Farming Is Risky Business

— Written By Zack Taylor and last updated by
en Español

El inglés es el idioma de control de esta página. En la medida en que haya algún conflicto entre la traducción al inglés y la traducción, el inglés prevalece.

Al hacer clic en el enlace de traducción se activa un servicio de traducción gratuito para convertir la página al español. Al igual que con cualquier traducción por Internet, la conversión no es sensible al contexto y puede que no traduzca el texto en su significado original. NC State Extension no garantiza la exactitud del texto traducido. Por favor, tenga en cuenta que algunas aplicaciones y/o servicios pueden no funcionar como se espera cuando se traducen.
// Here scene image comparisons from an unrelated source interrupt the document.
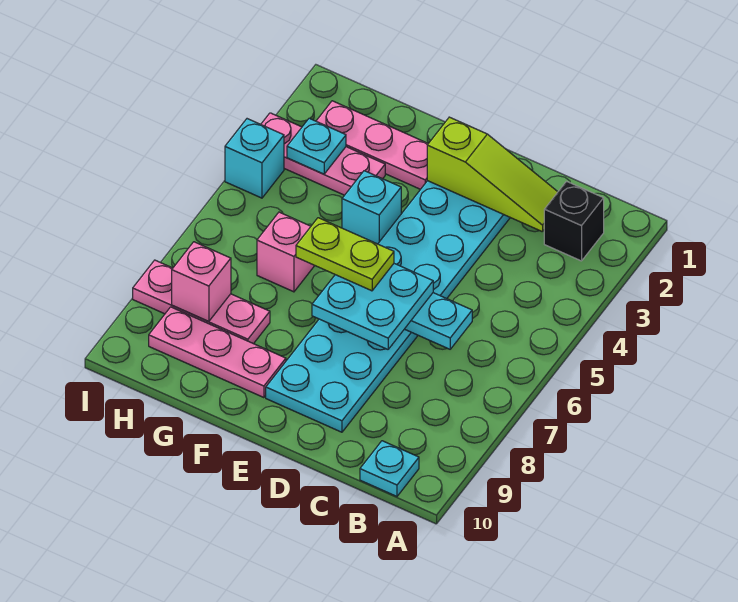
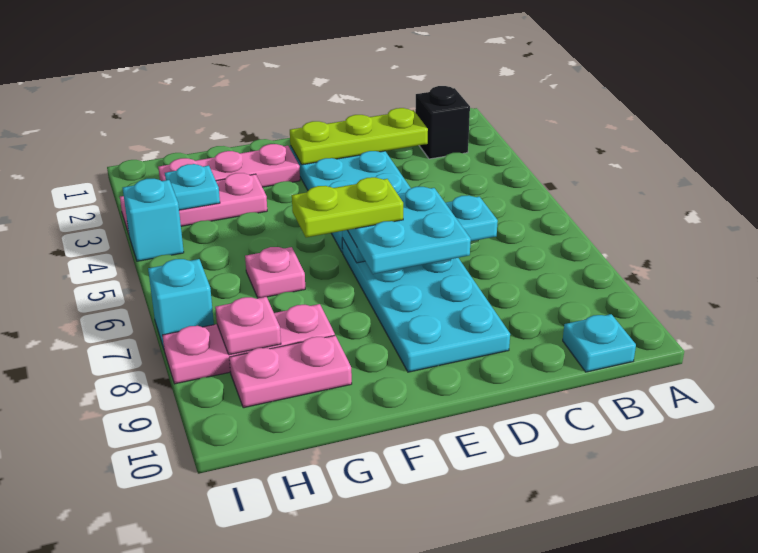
lime 1x3 slope [427,117,557,232] -> lime 1x3 plate [290,108,428,165]
cyan 1x1 brick [342,171,401,244] -> cyan 1x1 brick moved to [148,259,214,348]
pink 1x3 plate [149,307,286,398] -> pink 1x2 plate [229,336,352,408]
pink 1x1 brick [257,212,315,292] -> pink 1x1 plate [245,247,305,298]
pink 1x1 brick [172,242,231,322] -> pink 1x1 plate [215,297,281,355]

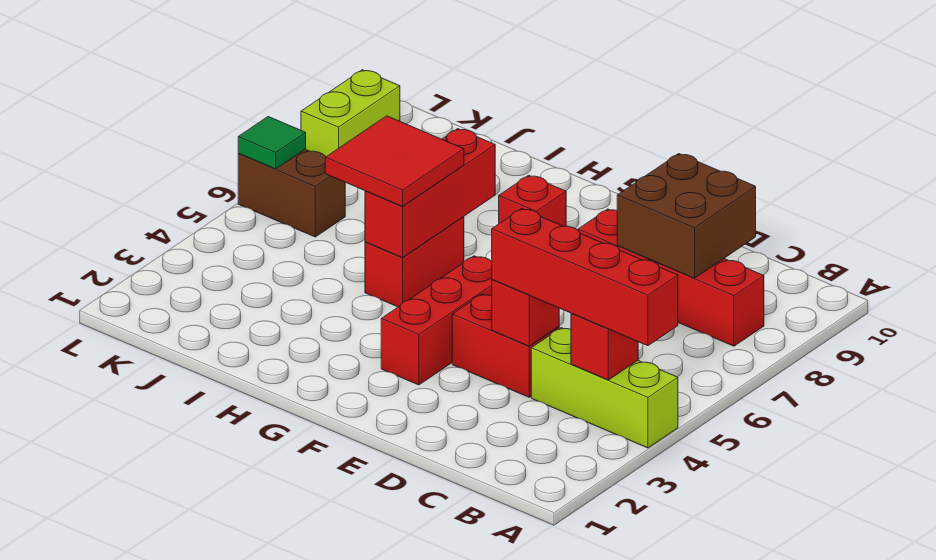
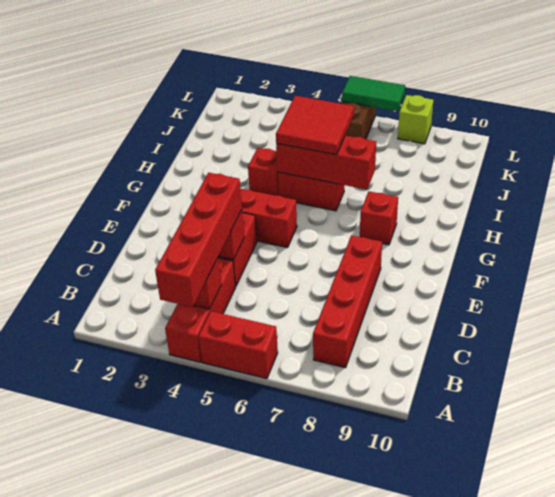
lime 1x3 brick [531,328,678,448] -> red 1x3 brick [165,258,235,362]
none -> red 1x2 brick [199,311,278,379]
brown 2x2 brick [617,154,756,278] -> none
none -> red 1x1 brick [248,148,279,196]
green 1x1 tile [238,117,306,169] -> green 1x2 tile [342,76,405,111]
lime 1x2 brick [301,70,400,157] -> lime 1x1 brick [398,95,433,144]

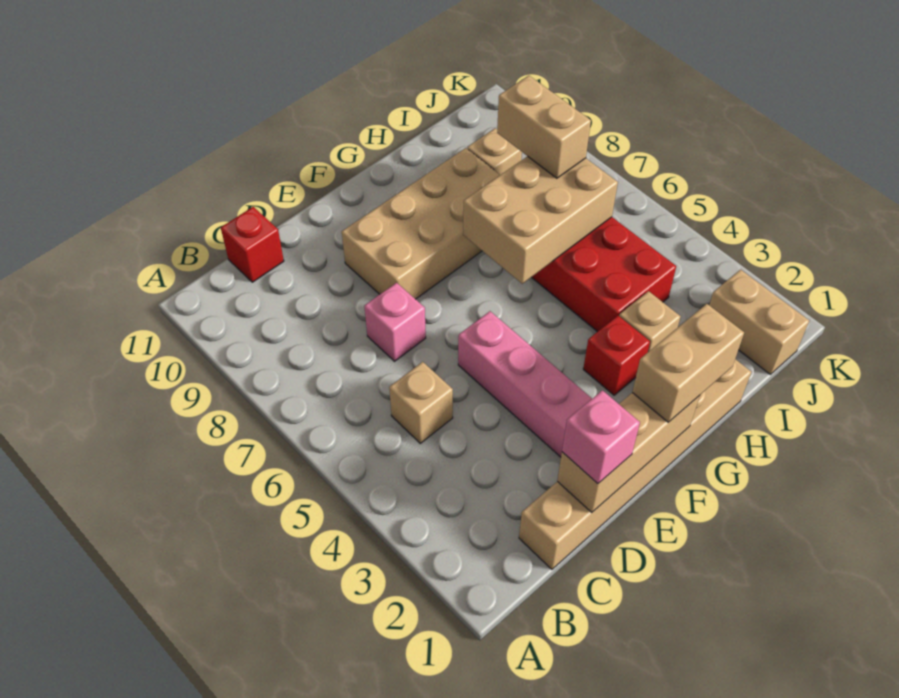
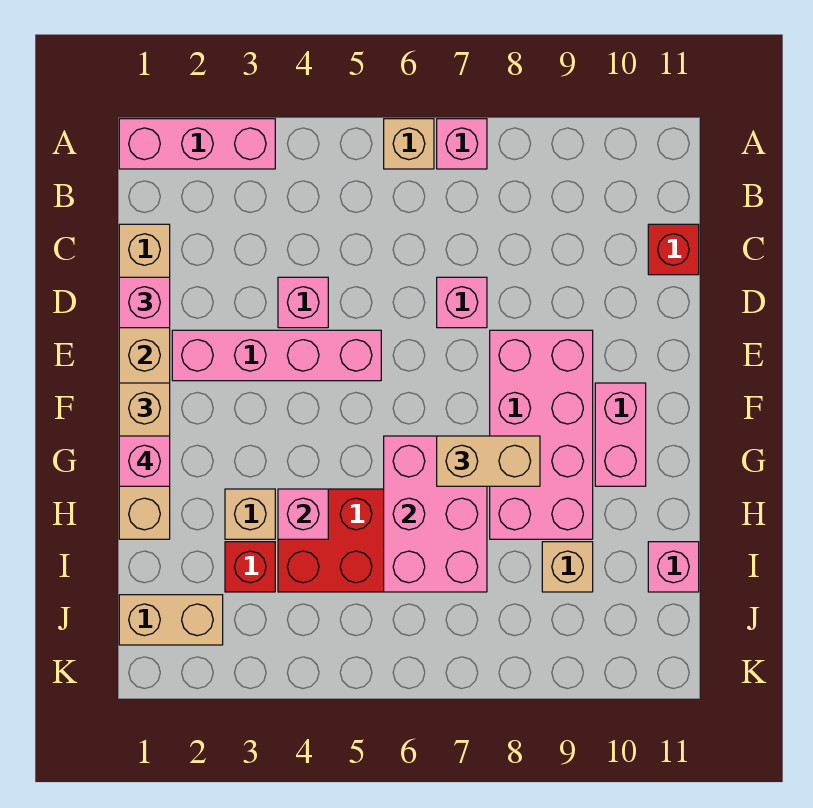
none -> pink 1x3 brick [119,119,275,169]
none -> pink 1x1 brick [437,119,487,169]
tan 1x1 brick [389,362,453,443] -> tan 1x1 brick moved to [384,119,434,169]
none -> pink 1x1 brick [278,277,328,328]
tan 2x4 brick [342,148,500,299] -> pink 2x4 brick [490,330,593,539]
none -> pink 1x2 brick [595,383,646,486]
none -> pink 1x1 brick [119,436,170,486]
red 1x1 brick [583,316,650,395] -> red 1x1 brick moved to [225,542,275,592]
tan 2x3 brick [463,156,618,284] -> pink 2x3 brick [384,436,487,592]
none -> pink 1x1 brick [278,489,328,539]
tan 1x2 brick [497,76,591,178] -> tan 1x2 brick moved to [437,436,540,486]
none -> pink 1x1 brick [648,542,699,592]

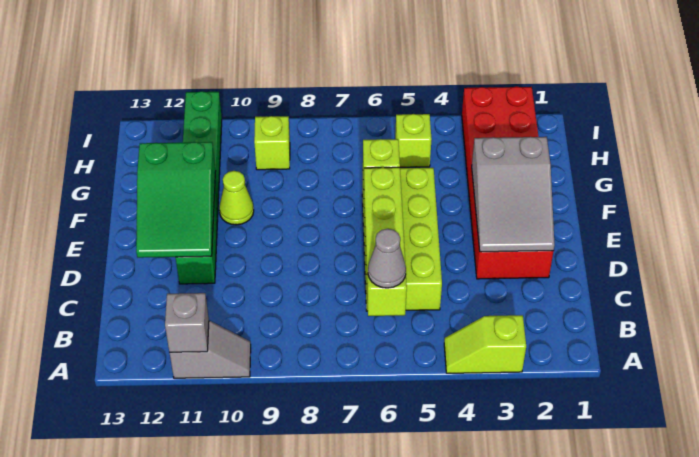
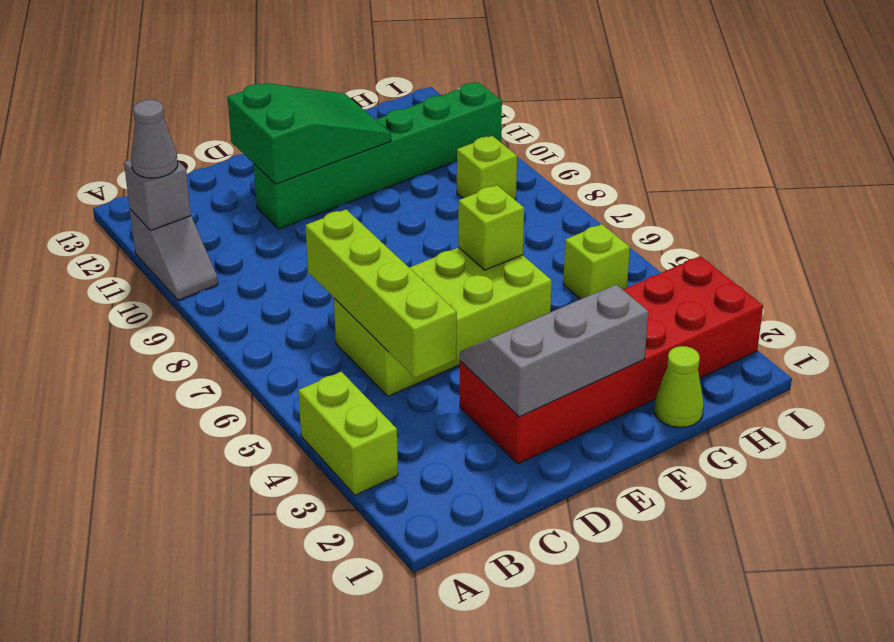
lime 1x2 slope [444,315,526,373] -> lime 1x2 brick [298,372,398,495]
lime 1x4 brick [364,167,407,316] -> lime 1x4 brick turned to [305,209,457,378]
grey 1x1 cone [368,229,406,288] -> grey 1x1 cone moved to [131,100,178,178]
grey 2x3 slope [472,137,554,252] -> grey 2x3 slope turned to [460,285,648,417]
green 2x3 slope [136,142,216,258] -> green 2x3 slope turned to [227,83,391,184]
lime 1x1 cone [219,171,254,225] -> lime 1x1 cone moved to [654,346,704,427]

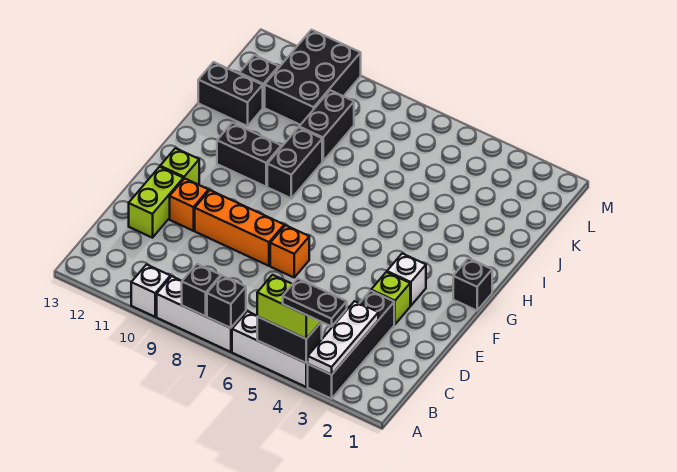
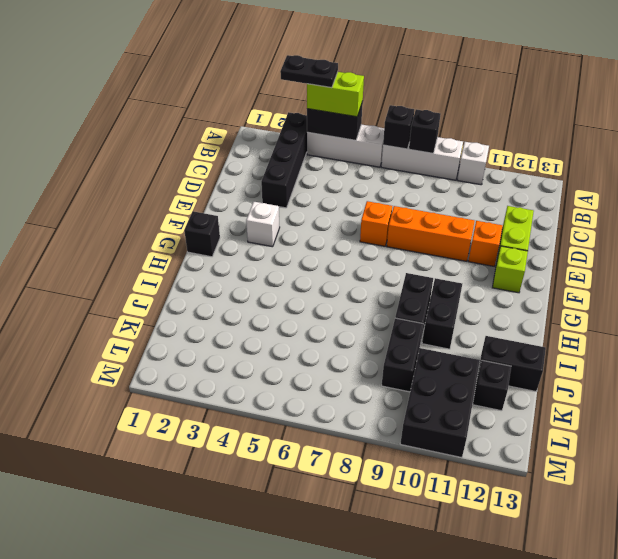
white 1x3 plate [308,301,378,375] -> none
lime 1x1 brick [371,272,410,324] -> none
black 1x2 brick [217,123,281,187] -> black 1x2 brick turned to [422,278,462,349]

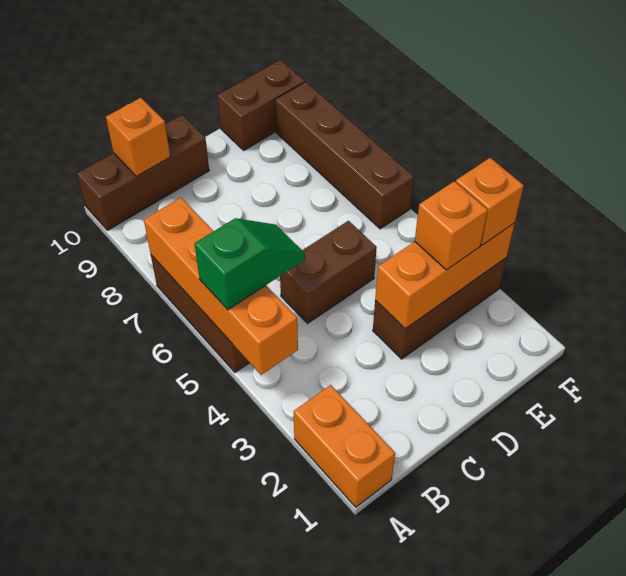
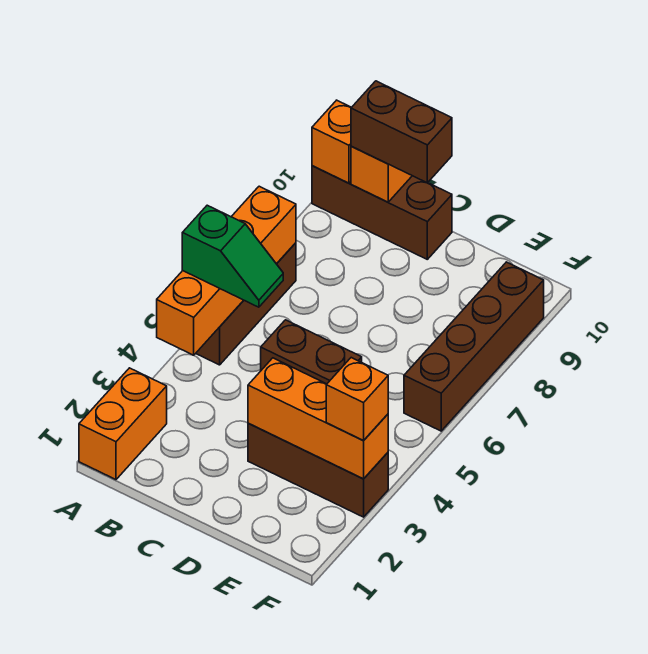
orange 1x1 brick [415,181,488,270] -> orange 1x1 brick moved to [312,100,352,183]
brown 1x2 brick [217,60,305,150] -> brown 1x2 brick moved to [351,81,452,183]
English is the controlling language of this page. To the extent there is any conflict between the English text and the translation, English controls.

Clicking on the translation link activates a free translation service to convert the page to Spanish. As with any Internet translation, the conversion is not context-sensitive and may not translate the text to its original meaning. NC State Extension does not guarantee the accuracy of the translated text. Please note that some applications and/or services may not function as expected when translated.

Collapse ▲

Sanford has been experiencing a lot of growth lately. New stores and services are popping up fast along Horner Boulevard. Over the next several years, many of these businesses will likely thrive, unfortunately some will likely fail. That is the nature of owning a small business. Risk is the probability of an unwanted event occurring, and owning a business is risky. The consumer wants and needs change with time and competition in the marketplace, all contribute to risk when running a small business. There is one business out there which is slightly less visible, but is perhaps the riskiest of all. Farming.

President John F. Kennedy once said, “The farmer is the only man in our economy who buys everything retail, sells everything at wholesale, and pays freight both ways.”  It was a true statement then, and is a true statement today. There are many cost to raising a crop before the farmer receives a check. They must pay retail prices, which they cannot control, for all inputs, including seeds, fertilizers, and more, just to get the plant out of the ground. Additional inputs are made throughout the season to protect the crop from all the insects, weeds, and diseases that mother nature can throw at it. Then they must put the cost and labor into harvesting, and in some cases even processing the crop. Finally, they must pay freight, both ways, to haul the crop to a market. Finally, they will receive a check.

There is more to the story though. Crops, or commodities, are bought and traded on a market which determines their values. Prices can change rapidly, just like the Farstock prices shown each day in the paper or on the evening news. Droughts in key growing areas can cause prices to skyrocket, while favorable weather conditions may cause them to plummet. It means that when a seed is planted in the spring, after a farmer has already spent a pretty penny on input cost, he or she often has no idea what that final crop will be worth at harvest.

This is where risk management can come into play. Remember, risk is the probability of an unwanted event occurring. By watching and understanding the changing markets for crop commodities, a farmer can choose the best time to sell a crop. As crop prices rise and fall based on long term weather forecast and estimates of global supplies, among other factors, a farmer can sell his or her grain at a time when the price seems high, a practice called hedging. The risk is that the price may continue to rise, in which case a farmer loses potential profits, but if played right, the price will fall, in which case the farmer who hedged will make more than their neighbor who did not. This strategy does not remove all risk, but can help to mitigate risk.

You may be thinking, geez, it sounds like farmers need a degree in marketing. In fact, some farmers have exactly that. For everyone else though, there are workshops available and offered right here in Lee County to make sense out of all these marketing tricks. If you farm, you’ll want to mark your calendar. On Tuesday, January 24, 2017, Nick Lassiter with the North Carolina Department of Agriculture and Consumer Services Marketing Division will be here at the McSwain Center to go over some of the ins and outs of risk management. His workshop titled “Managing Price Volatility/Identifying Macro Indicators.”  It will be offered from 4-6 p.m., and is free to attend. Just give me a call at 919-775-5624 for more information and to register.

It’s all part of being CEO of the family farm. Each day a farmer wears many hats, from mechanic, to scientist, and from accountant to stock broker, among many more. Many see farming as a part of the rural landscape and think little about the true business it has become. It’s time for all of us to take a moment to realize just how much work running the family farm really is.

Zack Taylor is the Agriculture Agent (Field Crops and Livestock) for North Carolina Cooperative Extension in Lee County.